The next point was focused on Jesus’ ministry. He had come on the scene toward the close of John the Baptist’s ministry, after He had been filled with the Holy Spirit. And His ministry was typified by spectacular works of power, as well as works of kindness to those in need, including freeing people under spiritual oppression by casting out the demons who had taken them over.

Next in order was Jesus’ murder by crucifixion and his resurrection on the third day. Peter spoke of these two events in the same breath. To him they were a single movement in God’s plan of salvation, and the short space between them, very significant to Peter while he was experiencing it, had shrunk in his own mind into insignificance. Jesus died, and then God had raised Him from the dead; those were the facts. And the reality of the resurrection was attested to by all His followers who had seen and talked with Him, and ate and drank with Him, afterwards.

Finally, Peter’s story reached the present, and the commission that Jesus’ followers had received to share the story of Jesus’ life, ministry, death and resurrection with everyone. This included helping people to understand all that He had accomplished and included His elevation to judge of the living and the dead. All of this was exactly what God had foretold through the prophets for hundreds of years before Jesus had come on the scene. And the bottom line was that belief in Jesus was God’s only path to forgiveness of sins, and the only entrance into the real relationship with God that Cornelius and the others had been searching for and trying to accomplish in their own strength. They had sought God, and God had sent them a man who could share with them the one way that He had devise to find Him.

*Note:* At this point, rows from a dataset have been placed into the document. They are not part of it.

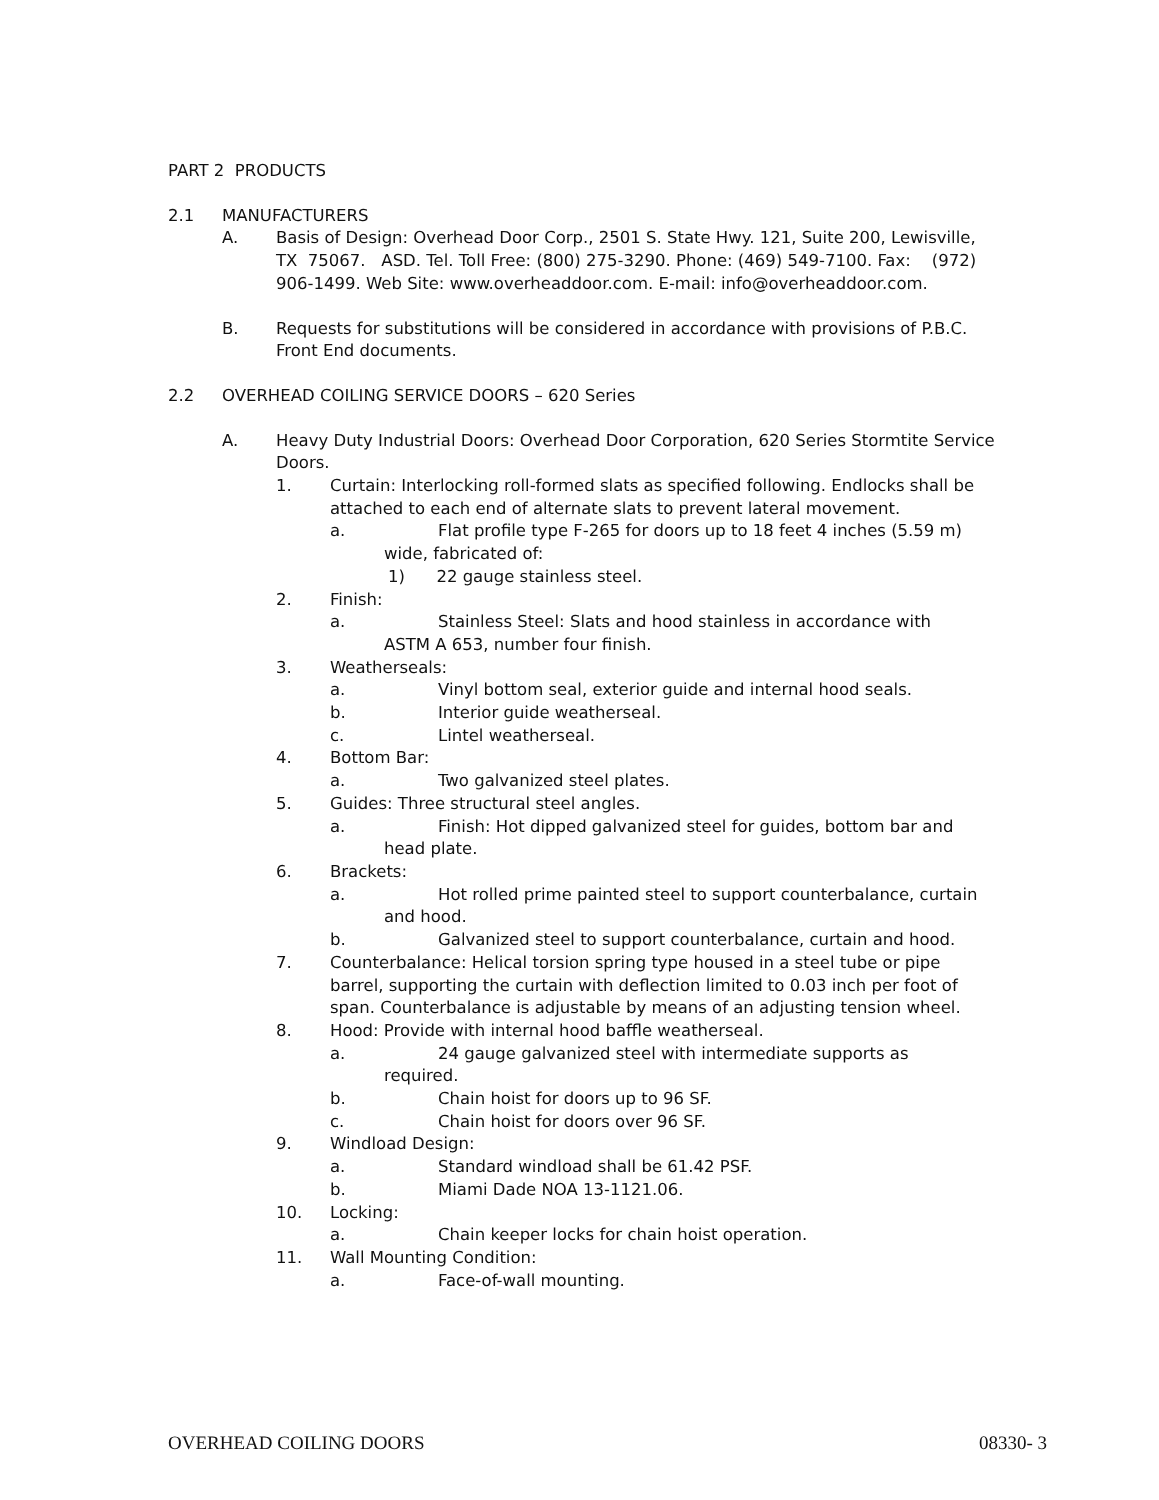PART 2 PRODUCTS
2.1 MANUFACTURERS
A. Basis of Design: Overhead Door Corp., 2501 S. State Hwy. 121, Suite 200, Lewisville, TX 75067. ASD. Tel. Toll Free: (800) 275-3290. Phone: (469) 549-7100. Fax: (972) 906-1499. Web Site: www.overheaddoor.com. E-mail: info@overheaddoor.com.
B. Requests for substitutions will be considered in accordance with provisions of P.B.C. Front End documents.
2.2 OVERHEAD COILING SERVICE DOORS – 620 Series
A. Heavy Duty Industrial Doors: Overhead Door Corporation, 620 Series Stormtite Service Doors.
1. Curtain: Interlocking roll-formed slats as specified following. Endlocks shall be attached to each end of alternate slats to prevent lateral movement.
a. Flat profile type F-265 for doors up to 18 feet 4 inches (5.59 m)
wide, fabricated of:
1) 22 gauge stainless steel.
2. Finish:
a. Stainless Steel: Slats and hood stainless in accordance with
ASTM A 653, number four finish.
3. Weatherseals:
a. Vinyl bottom seal, exterior guide and internal hood seals.
b. Interior guide weatherseal.
c. Lintel weatherseal.
4. Bottom Bar:
a. Two galvanized steel plates.
5. Guides: Three structural steel angles.
a. Finish: Hot dipped galvanized steel for guides, bottom bar and
head plate.
6. Brackets:
a. Hot rolled prime painted steel to support counterbalance, curtain
and hood.
b. Galvanized steel to support counterbalance, curtain and hood.
7. Counterbalance: Helical torsion spring type housed in a steel tube or pipe barrel, supporting the curtain with deflection limited to 0.03 inch per foot of span. Counterbalance is adjustable by means of an adjusting tension wheel.
8. Hood: Provide with internal hood baffle weatherseal.
a. 24 gauge galvanized steel with intermediate supports as
required.
b. Chain hoist for doors up to 96 SF.
c. Chain hoist for doors over 96 SF.
9. Windload Design:
a. Standard windload shall be 61.42 PSF.
b. Miami Dade NOA 13-1121.06.
10. Locking:
a. Chain keeper locks for chain hoist operation.
11. Wall Mounting Condition:
a. Face-of-wall mounting.
OVERHEAD COILING DOORS 08330- 3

Father, Your mercy to Cornelius and his whole household is phenomenal. Just as You promised, he sought You with all his heart, and in response, You let Yourself be found. Deuteronomy 4:29) He hungered and thirsted for righteousness, and now he would be filled. (Matthew 5:6) And the message that took him to that point wasn’t long or complicated, but simple, to the point, and based on Peter’s own experience with Jesus. Lord, help me to be as clear and open when I tell others about Jesus, without trying to pad it with theological terminology and high-sounding concepts, so that those who hear can easily see You and receive Jesus. Amen.